To-do item:
Your task is to filter the entries and copy every line containing the string "business".

◇ ◇ ◇ ◇

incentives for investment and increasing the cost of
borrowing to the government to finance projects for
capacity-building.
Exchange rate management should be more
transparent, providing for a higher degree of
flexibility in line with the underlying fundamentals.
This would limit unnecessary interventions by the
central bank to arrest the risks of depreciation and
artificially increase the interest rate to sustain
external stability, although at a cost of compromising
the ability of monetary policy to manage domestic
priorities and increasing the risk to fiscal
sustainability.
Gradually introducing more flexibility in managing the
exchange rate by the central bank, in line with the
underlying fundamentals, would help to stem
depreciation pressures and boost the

◇ ◇ ◇ ◇

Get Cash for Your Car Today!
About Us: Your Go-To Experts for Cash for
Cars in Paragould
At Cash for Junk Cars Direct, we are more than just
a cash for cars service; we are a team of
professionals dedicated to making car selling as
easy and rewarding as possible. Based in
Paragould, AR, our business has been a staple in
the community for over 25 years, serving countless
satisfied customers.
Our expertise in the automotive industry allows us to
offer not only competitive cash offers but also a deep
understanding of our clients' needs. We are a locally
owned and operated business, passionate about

◇ ◇ ◇ ◇

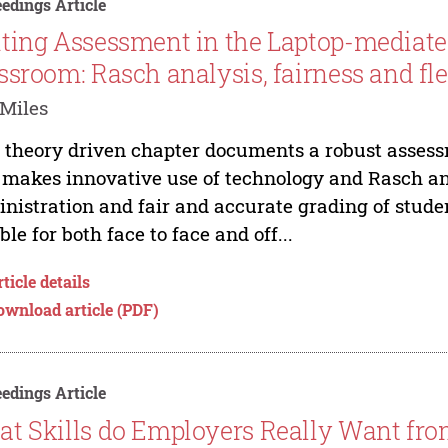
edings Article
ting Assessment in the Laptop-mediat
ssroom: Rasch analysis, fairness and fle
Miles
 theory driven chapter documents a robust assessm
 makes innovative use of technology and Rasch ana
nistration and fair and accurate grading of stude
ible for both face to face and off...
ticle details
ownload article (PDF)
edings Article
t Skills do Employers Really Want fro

◇ ◇ ◇ ◇

Your response:
Paragould, AR, our business has been a staple in
owned and operated business, passionate about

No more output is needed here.